Worked at SAIC, Nokia, Juniper Networks and White Hat Security before transitioning to security consulting for numerous startups with Zisher Infosec, which became part of SEC Consult America in 2017. SEC Consult was acquired by Atos in late 2021. Currently CEO of secureCENTRX, a boutique Information Security consultancy focused on serving Managed Service Providers.
Chant Vartanian, Founder
- Founder and Chairman of Singularity Ventures
- Founded M-Theory Group of companies in 2007, including secureCENTRX
- 25 years Information Technology Executive Management and entrepreneurial experience
- CEO of M-Theory Group for 15 years
- Hardware-as-a-Service pioneer, Developed/Created CapEx-as-a-Service™ and other innovative solutions
- Responsible for developing more than $200M in revenue
- Successfully executed two M&A transactions
- Vartanian brings extensive operational experience and strong business acumen and provides keen insights to new and upcoming technologies
Ryan Edington, Infrastructure
secureCENTRX Principal Security Practitioner, Ryan Edington performs the Infrastructure testing services using Tactics, Techniques, and Procedures and keen experience. Ryan is a certified Offensive Security Certified Professional (OSCP).
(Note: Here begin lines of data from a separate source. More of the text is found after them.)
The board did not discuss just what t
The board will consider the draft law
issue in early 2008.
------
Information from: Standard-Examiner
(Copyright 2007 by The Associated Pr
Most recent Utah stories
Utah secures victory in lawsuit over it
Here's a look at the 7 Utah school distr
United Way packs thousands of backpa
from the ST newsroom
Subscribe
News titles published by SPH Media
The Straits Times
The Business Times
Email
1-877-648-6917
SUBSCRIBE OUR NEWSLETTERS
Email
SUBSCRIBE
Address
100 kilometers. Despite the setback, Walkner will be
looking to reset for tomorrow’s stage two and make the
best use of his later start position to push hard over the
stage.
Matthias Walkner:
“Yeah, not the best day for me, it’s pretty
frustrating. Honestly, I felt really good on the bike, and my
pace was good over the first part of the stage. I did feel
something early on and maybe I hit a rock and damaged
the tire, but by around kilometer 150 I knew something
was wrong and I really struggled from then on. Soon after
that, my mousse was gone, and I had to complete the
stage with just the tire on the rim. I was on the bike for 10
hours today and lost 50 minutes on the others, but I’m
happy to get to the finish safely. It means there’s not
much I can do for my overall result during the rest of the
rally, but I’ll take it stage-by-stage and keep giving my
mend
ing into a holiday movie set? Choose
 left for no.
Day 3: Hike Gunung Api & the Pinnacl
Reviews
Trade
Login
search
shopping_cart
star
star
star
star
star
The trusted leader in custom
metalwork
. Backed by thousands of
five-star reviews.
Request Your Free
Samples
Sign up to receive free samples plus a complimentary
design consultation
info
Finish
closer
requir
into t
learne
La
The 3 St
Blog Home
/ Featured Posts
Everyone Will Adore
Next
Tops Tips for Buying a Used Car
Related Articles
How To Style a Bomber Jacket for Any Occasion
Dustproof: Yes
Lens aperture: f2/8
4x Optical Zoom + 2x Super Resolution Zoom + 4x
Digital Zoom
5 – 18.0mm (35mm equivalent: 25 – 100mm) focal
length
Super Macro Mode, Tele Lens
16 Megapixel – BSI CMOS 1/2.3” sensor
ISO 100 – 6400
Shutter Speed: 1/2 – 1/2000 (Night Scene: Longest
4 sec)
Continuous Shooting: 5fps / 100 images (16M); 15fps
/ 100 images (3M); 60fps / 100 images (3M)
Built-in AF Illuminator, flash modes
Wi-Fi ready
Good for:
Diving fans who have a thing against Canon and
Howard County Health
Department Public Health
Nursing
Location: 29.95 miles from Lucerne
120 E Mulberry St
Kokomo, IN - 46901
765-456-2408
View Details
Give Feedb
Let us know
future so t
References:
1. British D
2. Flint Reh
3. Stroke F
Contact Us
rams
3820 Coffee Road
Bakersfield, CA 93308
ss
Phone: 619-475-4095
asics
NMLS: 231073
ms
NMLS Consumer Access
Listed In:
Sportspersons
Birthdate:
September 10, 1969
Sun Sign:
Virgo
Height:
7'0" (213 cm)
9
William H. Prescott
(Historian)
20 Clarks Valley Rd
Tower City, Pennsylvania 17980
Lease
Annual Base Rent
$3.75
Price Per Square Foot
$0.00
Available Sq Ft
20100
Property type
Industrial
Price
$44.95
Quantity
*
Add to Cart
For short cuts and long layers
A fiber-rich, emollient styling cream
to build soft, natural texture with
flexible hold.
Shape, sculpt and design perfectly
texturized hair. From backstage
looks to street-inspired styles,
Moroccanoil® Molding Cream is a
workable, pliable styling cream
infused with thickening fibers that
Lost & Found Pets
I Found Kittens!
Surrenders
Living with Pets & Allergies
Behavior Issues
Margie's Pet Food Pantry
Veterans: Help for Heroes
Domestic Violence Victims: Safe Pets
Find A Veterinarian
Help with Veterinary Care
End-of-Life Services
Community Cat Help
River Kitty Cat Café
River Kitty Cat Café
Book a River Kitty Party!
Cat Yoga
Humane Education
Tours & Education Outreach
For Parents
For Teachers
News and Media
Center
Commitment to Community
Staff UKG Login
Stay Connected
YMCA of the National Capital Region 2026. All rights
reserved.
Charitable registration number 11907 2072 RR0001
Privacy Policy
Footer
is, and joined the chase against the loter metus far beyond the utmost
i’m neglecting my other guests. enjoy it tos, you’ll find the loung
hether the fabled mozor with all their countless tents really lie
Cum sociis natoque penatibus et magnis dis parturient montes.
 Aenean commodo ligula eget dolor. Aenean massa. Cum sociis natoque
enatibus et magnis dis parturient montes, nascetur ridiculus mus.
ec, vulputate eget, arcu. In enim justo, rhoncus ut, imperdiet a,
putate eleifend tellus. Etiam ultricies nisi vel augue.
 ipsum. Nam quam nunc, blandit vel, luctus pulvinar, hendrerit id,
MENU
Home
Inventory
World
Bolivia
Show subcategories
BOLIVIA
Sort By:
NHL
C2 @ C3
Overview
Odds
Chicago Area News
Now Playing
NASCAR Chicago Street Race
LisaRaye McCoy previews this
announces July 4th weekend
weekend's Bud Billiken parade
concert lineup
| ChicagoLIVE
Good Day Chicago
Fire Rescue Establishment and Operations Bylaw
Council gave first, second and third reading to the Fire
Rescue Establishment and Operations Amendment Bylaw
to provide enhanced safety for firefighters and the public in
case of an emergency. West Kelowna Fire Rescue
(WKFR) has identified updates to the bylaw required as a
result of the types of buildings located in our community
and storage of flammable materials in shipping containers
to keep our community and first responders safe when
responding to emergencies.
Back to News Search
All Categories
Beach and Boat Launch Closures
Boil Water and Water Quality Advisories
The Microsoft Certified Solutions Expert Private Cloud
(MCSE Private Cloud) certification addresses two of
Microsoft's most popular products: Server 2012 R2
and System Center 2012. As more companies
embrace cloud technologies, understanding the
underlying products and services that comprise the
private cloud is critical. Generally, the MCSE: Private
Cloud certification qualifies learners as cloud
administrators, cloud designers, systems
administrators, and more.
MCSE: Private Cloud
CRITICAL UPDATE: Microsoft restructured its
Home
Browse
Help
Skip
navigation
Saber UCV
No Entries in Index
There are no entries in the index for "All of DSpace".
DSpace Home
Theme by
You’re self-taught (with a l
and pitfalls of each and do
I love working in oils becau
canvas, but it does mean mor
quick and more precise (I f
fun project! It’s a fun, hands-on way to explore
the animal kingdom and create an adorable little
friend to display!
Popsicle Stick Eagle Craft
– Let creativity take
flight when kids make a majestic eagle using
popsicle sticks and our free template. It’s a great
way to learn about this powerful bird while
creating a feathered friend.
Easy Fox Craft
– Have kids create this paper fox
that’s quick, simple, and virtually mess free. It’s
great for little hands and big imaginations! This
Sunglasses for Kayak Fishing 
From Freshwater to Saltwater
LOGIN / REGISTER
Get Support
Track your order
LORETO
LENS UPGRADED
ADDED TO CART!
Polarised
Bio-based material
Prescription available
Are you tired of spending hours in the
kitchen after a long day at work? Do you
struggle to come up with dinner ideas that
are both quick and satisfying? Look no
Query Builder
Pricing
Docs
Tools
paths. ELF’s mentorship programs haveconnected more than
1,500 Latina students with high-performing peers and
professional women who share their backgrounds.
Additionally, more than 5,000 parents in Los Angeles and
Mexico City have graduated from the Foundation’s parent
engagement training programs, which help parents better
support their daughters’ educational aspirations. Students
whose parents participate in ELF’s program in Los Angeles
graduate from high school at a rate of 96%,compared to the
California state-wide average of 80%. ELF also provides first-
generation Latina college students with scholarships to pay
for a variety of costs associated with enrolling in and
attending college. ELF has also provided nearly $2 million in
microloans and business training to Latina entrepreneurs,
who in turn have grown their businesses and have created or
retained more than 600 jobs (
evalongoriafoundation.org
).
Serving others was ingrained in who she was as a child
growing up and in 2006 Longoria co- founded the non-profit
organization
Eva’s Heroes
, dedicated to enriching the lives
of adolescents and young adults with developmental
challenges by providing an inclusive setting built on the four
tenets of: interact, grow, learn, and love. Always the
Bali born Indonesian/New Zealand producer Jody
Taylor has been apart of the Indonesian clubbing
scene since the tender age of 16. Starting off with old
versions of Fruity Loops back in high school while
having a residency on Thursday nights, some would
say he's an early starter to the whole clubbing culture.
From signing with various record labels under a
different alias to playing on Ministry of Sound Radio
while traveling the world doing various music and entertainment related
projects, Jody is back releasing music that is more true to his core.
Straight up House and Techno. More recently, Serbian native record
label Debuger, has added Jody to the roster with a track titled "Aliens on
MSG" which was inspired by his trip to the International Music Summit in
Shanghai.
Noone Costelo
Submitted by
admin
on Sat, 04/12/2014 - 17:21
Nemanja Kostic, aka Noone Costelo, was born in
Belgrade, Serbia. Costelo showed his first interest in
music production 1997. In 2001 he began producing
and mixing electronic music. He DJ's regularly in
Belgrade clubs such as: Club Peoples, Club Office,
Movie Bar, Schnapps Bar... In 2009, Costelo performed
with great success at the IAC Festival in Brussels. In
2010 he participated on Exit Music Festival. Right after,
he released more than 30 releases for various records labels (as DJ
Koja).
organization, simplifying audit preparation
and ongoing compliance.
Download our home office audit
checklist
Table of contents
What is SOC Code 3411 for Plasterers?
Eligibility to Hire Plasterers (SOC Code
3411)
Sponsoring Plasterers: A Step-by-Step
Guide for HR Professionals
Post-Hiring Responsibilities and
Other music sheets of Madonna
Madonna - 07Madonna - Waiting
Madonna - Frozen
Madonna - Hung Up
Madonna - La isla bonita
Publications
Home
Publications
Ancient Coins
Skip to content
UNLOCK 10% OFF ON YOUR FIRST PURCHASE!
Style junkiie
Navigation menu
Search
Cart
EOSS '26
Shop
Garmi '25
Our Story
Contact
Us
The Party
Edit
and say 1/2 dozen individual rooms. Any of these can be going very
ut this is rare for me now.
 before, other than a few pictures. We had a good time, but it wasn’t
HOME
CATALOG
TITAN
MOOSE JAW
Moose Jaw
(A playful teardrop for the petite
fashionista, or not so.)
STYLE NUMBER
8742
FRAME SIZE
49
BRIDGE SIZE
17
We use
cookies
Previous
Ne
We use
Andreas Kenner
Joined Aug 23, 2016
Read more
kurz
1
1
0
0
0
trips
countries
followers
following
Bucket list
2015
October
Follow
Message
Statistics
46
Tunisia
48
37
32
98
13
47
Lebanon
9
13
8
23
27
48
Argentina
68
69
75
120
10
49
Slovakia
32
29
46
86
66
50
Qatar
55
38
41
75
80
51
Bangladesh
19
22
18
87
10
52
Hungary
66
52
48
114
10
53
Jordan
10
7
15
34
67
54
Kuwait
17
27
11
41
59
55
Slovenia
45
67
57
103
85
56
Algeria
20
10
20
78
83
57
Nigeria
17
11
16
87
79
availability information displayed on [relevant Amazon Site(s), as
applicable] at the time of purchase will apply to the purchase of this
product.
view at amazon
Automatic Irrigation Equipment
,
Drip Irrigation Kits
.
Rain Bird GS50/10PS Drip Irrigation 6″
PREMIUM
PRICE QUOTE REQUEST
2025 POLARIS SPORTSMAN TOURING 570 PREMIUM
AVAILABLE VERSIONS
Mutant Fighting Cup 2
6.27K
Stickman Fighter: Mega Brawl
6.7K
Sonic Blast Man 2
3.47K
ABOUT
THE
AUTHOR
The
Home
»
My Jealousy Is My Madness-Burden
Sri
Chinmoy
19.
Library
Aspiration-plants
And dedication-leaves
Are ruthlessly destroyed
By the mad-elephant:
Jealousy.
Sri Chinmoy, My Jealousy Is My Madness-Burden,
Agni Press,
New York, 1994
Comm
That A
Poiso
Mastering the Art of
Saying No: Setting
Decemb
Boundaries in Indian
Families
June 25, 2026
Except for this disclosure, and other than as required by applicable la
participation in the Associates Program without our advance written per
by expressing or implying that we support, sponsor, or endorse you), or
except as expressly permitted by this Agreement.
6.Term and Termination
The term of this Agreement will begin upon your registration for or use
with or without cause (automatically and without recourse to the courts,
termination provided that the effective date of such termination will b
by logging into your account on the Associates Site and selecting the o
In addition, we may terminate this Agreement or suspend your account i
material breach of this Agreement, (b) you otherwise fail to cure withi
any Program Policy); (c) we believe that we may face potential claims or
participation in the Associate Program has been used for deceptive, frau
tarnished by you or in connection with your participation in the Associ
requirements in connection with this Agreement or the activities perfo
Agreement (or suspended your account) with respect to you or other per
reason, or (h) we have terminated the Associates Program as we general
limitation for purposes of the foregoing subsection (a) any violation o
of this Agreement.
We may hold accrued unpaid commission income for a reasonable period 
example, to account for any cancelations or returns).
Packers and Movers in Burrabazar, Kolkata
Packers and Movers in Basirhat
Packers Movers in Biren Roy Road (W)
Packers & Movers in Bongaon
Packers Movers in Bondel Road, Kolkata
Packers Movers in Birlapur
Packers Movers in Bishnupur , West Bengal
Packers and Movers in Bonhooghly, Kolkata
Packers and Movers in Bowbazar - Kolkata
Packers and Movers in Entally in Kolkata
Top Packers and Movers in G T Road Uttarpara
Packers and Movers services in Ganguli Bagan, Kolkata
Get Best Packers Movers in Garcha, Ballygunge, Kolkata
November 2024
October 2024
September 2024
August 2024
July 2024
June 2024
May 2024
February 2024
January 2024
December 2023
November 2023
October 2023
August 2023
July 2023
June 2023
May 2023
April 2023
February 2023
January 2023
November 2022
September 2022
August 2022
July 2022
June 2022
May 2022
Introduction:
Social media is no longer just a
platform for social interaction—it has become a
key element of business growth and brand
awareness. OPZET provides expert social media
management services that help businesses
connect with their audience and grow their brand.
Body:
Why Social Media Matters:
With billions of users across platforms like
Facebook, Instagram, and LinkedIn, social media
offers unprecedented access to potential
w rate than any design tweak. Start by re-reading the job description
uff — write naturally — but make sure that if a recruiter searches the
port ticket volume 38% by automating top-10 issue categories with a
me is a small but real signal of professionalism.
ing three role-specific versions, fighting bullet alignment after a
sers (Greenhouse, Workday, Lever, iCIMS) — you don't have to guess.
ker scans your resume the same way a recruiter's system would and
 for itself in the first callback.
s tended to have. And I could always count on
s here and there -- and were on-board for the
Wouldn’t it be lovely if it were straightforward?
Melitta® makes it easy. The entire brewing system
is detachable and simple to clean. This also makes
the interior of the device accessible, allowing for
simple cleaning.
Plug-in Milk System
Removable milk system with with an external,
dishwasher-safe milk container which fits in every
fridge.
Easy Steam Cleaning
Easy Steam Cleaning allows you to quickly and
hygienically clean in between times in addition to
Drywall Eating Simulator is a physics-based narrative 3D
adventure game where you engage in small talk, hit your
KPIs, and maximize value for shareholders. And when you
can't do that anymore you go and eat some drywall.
Ryan has 5+ years of information security experience including penetration testing, vulnerability analysis, and employment of red team exercises. He has experience and expertise conducting in-depth testing on infrastructure, cloud, web application, API, mobile, Crypto Trust Wallet and wireless network testing. Ryan’s background includes 8+ years in systems administration and network engineering with an emphasis on information security.
James Flowers, GRR™
James leads secureCENTRX Governance, Risk, Regulatory practice (GRR). James is an IT professional with over 20 years in the areas of risk, audit, compliance, governance, and security. In his expansive career, James has advised and assisted many fortune 100 companies all over the world. James has extensive domain expertise in marshalling successful risk and compliance programs in all manner of environments.
Ben Stroba, SecOps
As the Manager of Security Operations, Ben is responsible for oversight of day-to-day Security Operations. He drives innovation, processes, and procedures for absolute precision in detection, response, and orchestration. secureCENTRX SecOps is the sentinel organization protecting tens of thousands of endpoints in real time. In addition to providing response measures around the clock he conveys several layers of visibility from the SOC, SIEM, EDR, and numerous other security solutions. The diligence of secureCENTRX 24×365 Security Operations allows customers to sleep worry free at night.